* BEGIN Data in this exercise *
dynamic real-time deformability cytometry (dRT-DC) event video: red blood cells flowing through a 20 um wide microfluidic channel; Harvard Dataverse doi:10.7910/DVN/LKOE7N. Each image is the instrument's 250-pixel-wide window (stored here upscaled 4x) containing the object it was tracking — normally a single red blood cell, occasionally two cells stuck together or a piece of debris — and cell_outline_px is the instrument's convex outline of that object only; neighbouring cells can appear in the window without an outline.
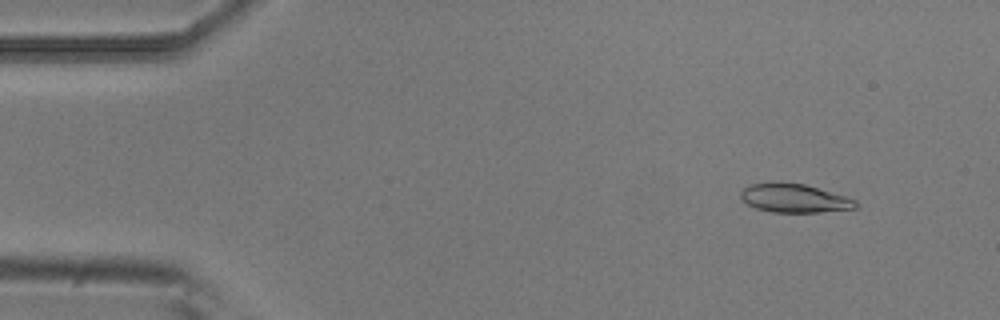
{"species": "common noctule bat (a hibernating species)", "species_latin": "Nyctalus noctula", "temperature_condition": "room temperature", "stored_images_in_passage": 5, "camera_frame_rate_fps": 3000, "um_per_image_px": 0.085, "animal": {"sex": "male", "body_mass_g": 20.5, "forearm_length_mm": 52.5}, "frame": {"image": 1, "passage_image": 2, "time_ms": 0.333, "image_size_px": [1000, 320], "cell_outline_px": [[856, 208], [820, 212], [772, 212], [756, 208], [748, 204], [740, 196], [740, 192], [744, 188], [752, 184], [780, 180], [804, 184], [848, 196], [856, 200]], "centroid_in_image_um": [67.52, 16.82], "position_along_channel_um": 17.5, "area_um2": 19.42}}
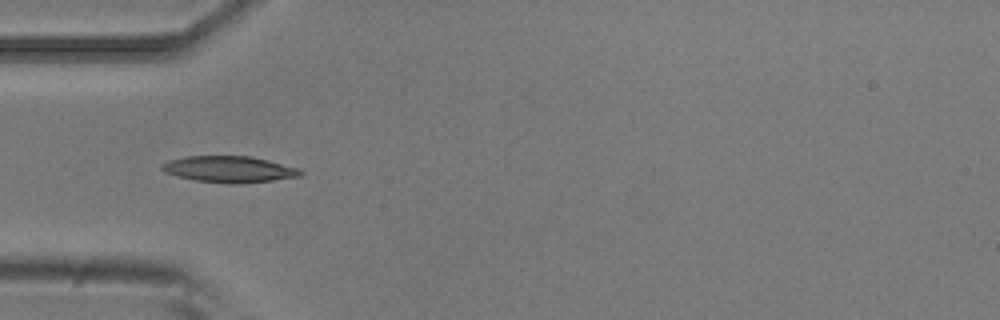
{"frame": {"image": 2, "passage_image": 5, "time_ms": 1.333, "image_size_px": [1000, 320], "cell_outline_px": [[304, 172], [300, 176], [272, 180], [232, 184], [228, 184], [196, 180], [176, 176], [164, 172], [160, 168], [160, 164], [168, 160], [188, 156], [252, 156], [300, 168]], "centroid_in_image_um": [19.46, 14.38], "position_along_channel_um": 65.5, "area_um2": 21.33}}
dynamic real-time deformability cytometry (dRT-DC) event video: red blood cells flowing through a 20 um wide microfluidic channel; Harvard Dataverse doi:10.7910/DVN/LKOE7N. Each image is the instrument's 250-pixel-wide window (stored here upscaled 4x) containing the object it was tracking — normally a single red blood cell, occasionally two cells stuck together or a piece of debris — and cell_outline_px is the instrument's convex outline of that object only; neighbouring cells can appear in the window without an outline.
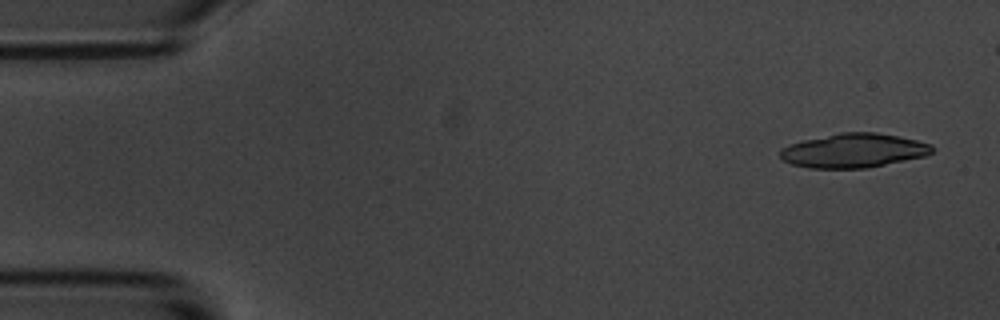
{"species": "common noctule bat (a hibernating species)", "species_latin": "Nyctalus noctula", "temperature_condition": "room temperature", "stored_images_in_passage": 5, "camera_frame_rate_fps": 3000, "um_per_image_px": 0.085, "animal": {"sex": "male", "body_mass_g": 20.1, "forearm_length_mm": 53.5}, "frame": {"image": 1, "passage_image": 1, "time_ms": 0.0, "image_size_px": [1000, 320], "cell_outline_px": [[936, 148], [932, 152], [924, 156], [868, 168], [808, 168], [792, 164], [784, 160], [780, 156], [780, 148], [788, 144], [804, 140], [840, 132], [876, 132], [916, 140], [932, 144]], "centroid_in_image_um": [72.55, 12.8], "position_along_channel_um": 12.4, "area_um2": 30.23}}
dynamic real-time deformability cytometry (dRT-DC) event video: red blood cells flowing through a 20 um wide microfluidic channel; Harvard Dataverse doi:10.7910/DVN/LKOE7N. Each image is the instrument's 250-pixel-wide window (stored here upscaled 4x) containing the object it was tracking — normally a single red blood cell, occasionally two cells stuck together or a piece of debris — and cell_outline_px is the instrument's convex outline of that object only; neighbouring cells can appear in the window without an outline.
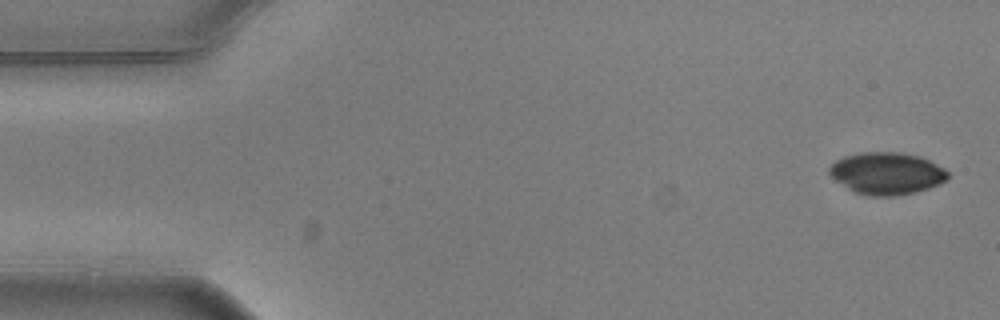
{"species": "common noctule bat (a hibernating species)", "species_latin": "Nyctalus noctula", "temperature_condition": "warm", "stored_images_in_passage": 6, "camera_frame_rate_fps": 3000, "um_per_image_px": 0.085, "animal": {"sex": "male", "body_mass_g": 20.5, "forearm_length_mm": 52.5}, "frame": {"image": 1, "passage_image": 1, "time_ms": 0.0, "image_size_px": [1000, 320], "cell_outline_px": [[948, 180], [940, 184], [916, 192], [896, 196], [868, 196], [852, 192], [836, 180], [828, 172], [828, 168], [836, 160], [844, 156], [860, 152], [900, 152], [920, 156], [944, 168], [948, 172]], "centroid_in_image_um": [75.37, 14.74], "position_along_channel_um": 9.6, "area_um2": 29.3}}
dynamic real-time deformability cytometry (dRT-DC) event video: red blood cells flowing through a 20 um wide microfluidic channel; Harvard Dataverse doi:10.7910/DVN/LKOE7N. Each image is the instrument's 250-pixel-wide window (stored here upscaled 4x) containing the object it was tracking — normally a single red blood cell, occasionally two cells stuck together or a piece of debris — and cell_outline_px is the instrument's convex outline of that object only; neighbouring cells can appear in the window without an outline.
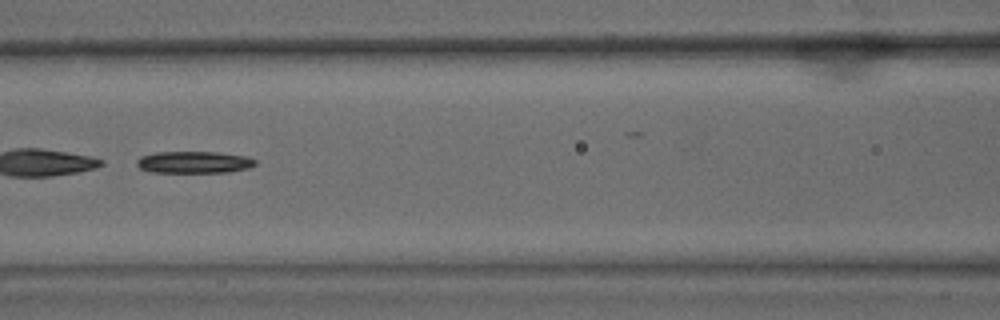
* END Data in this exercise *
What is needed
Write out the entries above word for word. Do not include the pictures.

Solution to the problem
dynamic real-time deformability cytometry (dRT-DC) event video: red blood cells flowing through a 20 um wide microfluidic channel; Harvard Dataverse doi:10.7910/DVN/LKOE7N. Each image is the instrument's 250-pixel-wide window (stored here upscaled 4x) containing the object it was tracking — normally a single red blood cell, occasionally two cells stuck together or a piece of debris — and cell_outline_px is the instrument's convex outline of that object only; neighbouring cells can appear in the window without an outline.
{"species": "common noctule bat (a hibernating species)", "species_latin": "Nyctalus noctula", "temperature_condition": "room temperature", "stored_images_in_passage": 5, "camera_frame_rate_fps": 3000, "um_per_image_px": 0.085, "animal": {"sex": "male", "body_mass_g": 20.5, "forearm_length_mm": 52.5}, "frame": {"image": 1, "passage_image": 2, "time_ms": 0.333, "image_size_px": [1000, 320], "cell_outline_px": [[856, 208], [820, 212], [772, 212], [756, 208], [748, 204], [740, 196], [740, 192], [744, 188], [752, 184], [780, 180], [804, 184], [848, 196], [856, 200]], "centroid_in_image_um": [67.52, 16.82], "position_along_channel_um": 17.5, "area_um2": 19.42}}
{"frame": {"image": 2, "passage_image": 5, "time_ms": 1.333, "image_size_px": [1000, 320], "cell_outline_px": [[304, 172], [300, 176], [272, 180], [232, 184], [228, 184], [196, 180], [176, 176], [164, 172], [160, 168], [160, 164], [168, 160], [188, 156], [252, 156], [300, 168]], "centroid_in_image_um": [19.46, 14.38], "position_along_channel_um": 65.5, "area_um2": 21.33}}
dynamic real-time deformability cytometry (dRT-DC) event video: red blood cells flowing through a 20 um wide microfluidic channel; Harvard Dataverse doi:10.7910/DVN/LKOE7N. Each image is the instrument's 250-pixel-wide window (stored here upscaled 4x) containing the object it was tracking — normally a single red blood cell, occasionally two cells stuck together or a piece of debris — and cell_outline_px is the instrument's convex outline of that object only; neighbouring cells can appear in the window without an outline.
{"species": "common noctule bat (a hibernating species)", "species_latin": "Nyctalus noctula", "temperature_condition": "room temperature", "stored_images_in_passage": 5, "camera_frame_rate_fps": 3000, "um_per_image_px": 0.085, "animal": {"sex": "male", "body_mass_g": 20.1, "forearm_length_mm": 53.5}, "frame": {"image": 1, "passage_image": 1, "time_ms": 0.0, "image_size_px": [1000, 320], "cell_outline_px": [[936, 148], [932, 152], [924, 156], [868, 168], [808, 168], [792, 164], [784, 160], [780, 156], [780, 148], [788, 144], [804, 140], [840, 132], [876, 132], [916, 140], [932, 144]], "centroid_in_image_um": [72.55, 12.8], "position_along_channel_um": 12.4, "area_um2": 30.23}}
dynamic real-time deformability cytometry (dRT-DC) event video: red blood cells flowing through a 20 um wide microfluidic channel; Harvard Dataverse doi:10.7910/DVN/LKOE7N. Each image is the instrument's 250-pixel-wide window (stored here upscaled 4x) containing the object it was tracking — normally a single red blood cell, occasionally two cells stuck together or a piece of debris — and cell_outline_px is the instrument's convex outline of that object only; neighbouring cells can appear in the window without an outline.
{"species": "common noctule bat (a hibernating species)", "species_latin": "Nyctalus noctula", "temperature_condition": "warm", "stored_images_in_passage": 6, "camera_frame_rate_fps": 3000, "um_per_image_px": 0.085, "animal": {"sex": "male", "body_mass_g": 20.5, "forearm_length_mm": 52.5}, "frame": {"image": 1, "passage_image": 1, "time_ms": 0.0, "image_size_px": [1000, 320], "cell_outline_px": [[948, 180], [940, 184], [916, 192], [896, 196], [868, 196], [852, 192], [836, 180], [828, 172], [828, 168], [836, 160], [844, 156], [860, 152], [900, 152], [920, 156], [944, 168], [948, 172]], "centroid_in_image_um": [75.37, 14.74], "position_along_channel_um": 9.6, "area_um2": 29.3}}
dynamic real-time deformability cytometry (dRT-DC) event video: red blood cells flowing through a 20 um wide microfluidic channel; Harvard Dataverse doi:10.7910/DVN/LKOE7N. Each image is the instrument's 250-pixel-wide window (stored here upscaled 4x) containing the object it was tracking — normally a single red blood cell, occasionally two cells stuck together or a piece of debris — and cell_outline_px is the instrument's convex outline of that object only; neighbouring cells can appear in the window without an outline.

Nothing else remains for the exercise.